GIVEN PROBLEM –
Return all of the items below, reproducing every line without any change.

##### DATA RECORDS

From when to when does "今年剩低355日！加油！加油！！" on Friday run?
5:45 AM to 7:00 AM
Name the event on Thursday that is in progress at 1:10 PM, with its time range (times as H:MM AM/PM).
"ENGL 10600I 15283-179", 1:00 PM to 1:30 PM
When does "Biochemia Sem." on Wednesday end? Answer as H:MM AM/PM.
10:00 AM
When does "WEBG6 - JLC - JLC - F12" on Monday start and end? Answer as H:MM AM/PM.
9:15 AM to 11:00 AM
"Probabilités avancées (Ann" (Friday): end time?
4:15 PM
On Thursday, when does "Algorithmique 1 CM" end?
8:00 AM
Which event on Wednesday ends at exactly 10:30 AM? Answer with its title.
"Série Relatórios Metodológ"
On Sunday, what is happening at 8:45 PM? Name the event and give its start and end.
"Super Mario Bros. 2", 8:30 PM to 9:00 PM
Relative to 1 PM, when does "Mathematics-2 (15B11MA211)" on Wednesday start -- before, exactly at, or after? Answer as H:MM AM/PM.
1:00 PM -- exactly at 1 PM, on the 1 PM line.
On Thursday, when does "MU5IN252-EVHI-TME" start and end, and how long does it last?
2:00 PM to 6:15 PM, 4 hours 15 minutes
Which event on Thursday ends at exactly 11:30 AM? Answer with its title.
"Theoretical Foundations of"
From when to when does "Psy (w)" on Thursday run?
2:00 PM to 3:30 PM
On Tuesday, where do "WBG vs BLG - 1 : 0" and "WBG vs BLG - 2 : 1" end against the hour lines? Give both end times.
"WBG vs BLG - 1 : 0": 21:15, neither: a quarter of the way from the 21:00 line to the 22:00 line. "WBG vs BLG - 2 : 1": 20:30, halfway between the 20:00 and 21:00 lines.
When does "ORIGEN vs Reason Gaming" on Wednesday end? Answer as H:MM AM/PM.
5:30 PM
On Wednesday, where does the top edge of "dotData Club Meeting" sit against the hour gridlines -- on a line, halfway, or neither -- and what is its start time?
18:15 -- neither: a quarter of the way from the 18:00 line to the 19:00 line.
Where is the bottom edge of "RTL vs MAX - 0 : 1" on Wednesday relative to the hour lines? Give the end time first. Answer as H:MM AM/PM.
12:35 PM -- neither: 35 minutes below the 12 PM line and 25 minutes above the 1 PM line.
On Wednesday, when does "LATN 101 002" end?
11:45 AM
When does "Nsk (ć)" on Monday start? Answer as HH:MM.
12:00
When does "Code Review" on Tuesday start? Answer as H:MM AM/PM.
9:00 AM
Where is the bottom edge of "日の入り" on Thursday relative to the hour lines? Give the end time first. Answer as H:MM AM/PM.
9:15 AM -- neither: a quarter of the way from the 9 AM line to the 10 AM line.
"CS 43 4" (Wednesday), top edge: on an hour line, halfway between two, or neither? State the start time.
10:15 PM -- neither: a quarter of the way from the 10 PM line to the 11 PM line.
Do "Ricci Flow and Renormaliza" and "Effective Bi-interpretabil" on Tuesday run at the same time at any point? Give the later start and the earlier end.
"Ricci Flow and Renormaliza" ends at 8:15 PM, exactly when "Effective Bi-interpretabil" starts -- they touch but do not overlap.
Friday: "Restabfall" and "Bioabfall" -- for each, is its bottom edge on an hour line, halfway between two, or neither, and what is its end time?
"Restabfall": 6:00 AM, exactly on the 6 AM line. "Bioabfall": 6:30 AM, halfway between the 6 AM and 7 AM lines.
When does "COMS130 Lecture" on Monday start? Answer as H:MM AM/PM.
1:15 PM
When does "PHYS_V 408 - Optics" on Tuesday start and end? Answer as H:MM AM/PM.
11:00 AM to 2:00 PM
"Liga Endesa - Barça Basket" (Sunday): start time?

##########

WRITTEN REPLY –
From when to when does "今年剩低355日！加油！加油！！" on Friday run?
5:45 AM to 7:00 AM
Name the event on Thursday that is in progress at 1:10 PM, with its time range (times as H:MM AM/PM).
"ENGL 10600I 15283-179", 1:00 PM to 1:30 PM
When does "Biochemia Sem." on Wednesday end? Answer as H:MM AM/PM.
10:00 AM
When does "WEBG6 - JLC - JLC - F12" on Monday start and end? Answer as H:MM AM/PM.
9:15 AM to 11:00 AM
"Probabilités avancées (Ann" (Friday): end time?
4:15 PM
On Thursday, when does "Algorithmique 1 CM" end?
8:00 AM
Which event on Wednesday ends at exactly 10:30 AM? Answer with its title.
"Série Relatórios Metodológ"
On Sunday, what is happening at 8:45 PM? Name the event and give its start and end.
"Super Mario Bros. 2", 8:30 PM to 9:00 PM
Relative to 1 PM, when does "Mathematics-2 (15B11MA211)" on Wednesday start -- before, exactly at, or after? Answer as H:MM AM/PM.
1:00 PM -- exactly at 1 PM, on the 1 PM line.
On Thursday, when does "MU5IN252-EVHI-TME" start and end, and how long does it last?
2:00 PM to 6:15 PM, 4 hours 15 minutes
Which event on Thursday ends at exactly 11:30 AM? Answer with its title.
"Theoretical Foundations of"
From when to when does "Psy (w)" on Thursday run?
2:00 PM to 3:30 PM
On Tuesday, where do "WBG vs BLG - 1 : 0" and "WBG vs BLG - 2 : 1" end against the hour lines? Give both end times.
"WBG vs BLG - 1 : 0": 21:15, neither: a quarter of the way from the 21:00 line to the 22:00 line. "WBG vs BLG - 2 : 1": 20:30, halfway between the 20:00 and 21:00 lines.
When does "ORIGEN vs Reason Gaming" on Wednesday end? Answer as H:MM AM/PM.
5:30 PM
On Wednesday, where does the top edge of "dotData Club Meeting" sit against the hour gridlines -- on a line, halfway, or neither -- and what is its start time?
18:15 -- neither: a quarter of the way from the 18:00 line to the 19:00 line.
Where is the bottom edge of "RTL vs MAX - 0 : 1" on Wednesday relative to the hour lines? Give the end time first. Answer as H:MM AM/PM.
12:35 PM -- neither: 35 minutes below the 12 PM line and 25 minutes above the 1 PM line.
On Wednesday, when does "LATN 101 002" end?
11:45 AM
When does "Nsk (ć)" on Monday start? Answer as HH:MM.
12:00
When does "Code Review" on Tuesday start? Answer as H:MM AM/PM.
9:00 AM
Where is the bottom edge of "日の入り" on Thursday relative to the hour lines? Give the end time first. Answer as H:MM AM/PM.
9:15 AM -- neither: a quarter of the way from the 9 AM line to the 10 AM line.
"CS 43 4" (Wednesday), top edge: on an hour line, halfway between two, or neither? State the start time.
10:15 PM -- neither: a quarter of the way from the 10 PM line to the 11 PM line.
Do "Ricci Flow and Renormaliza" and "Effective Bi-interpretabil" on Tuesday run at the same time at any point? Give the later start and the earlier end.
"Ricci Flow and Renormaliza" ends at 8:15 PM, exactly when "Effective Bi-interpretabil" starts -- they touch but do not overlap.
Friday: "Restabfall" and "Bioabfall" -- for each, is its bottom edge on an hour line, halfway between two, or neither, and what is its end time?
"Restabfall": 6:00 AM, exactly on the 6 AM line. "Bioabfall": 6:30 AM, halfway between the 6 AM and 7 AM lines.
When does "COMS130 Lecture" on Monday start? Answer as H:MM AM/PM.
1:15 PM
When does "PHYS_V 408 - Optics" on Tuesday start and end? Answer as H:MM AM/PM.
11:00 AM to 2:00 PM
"Liga Endesa - Barça Basket" (Sunday): start time?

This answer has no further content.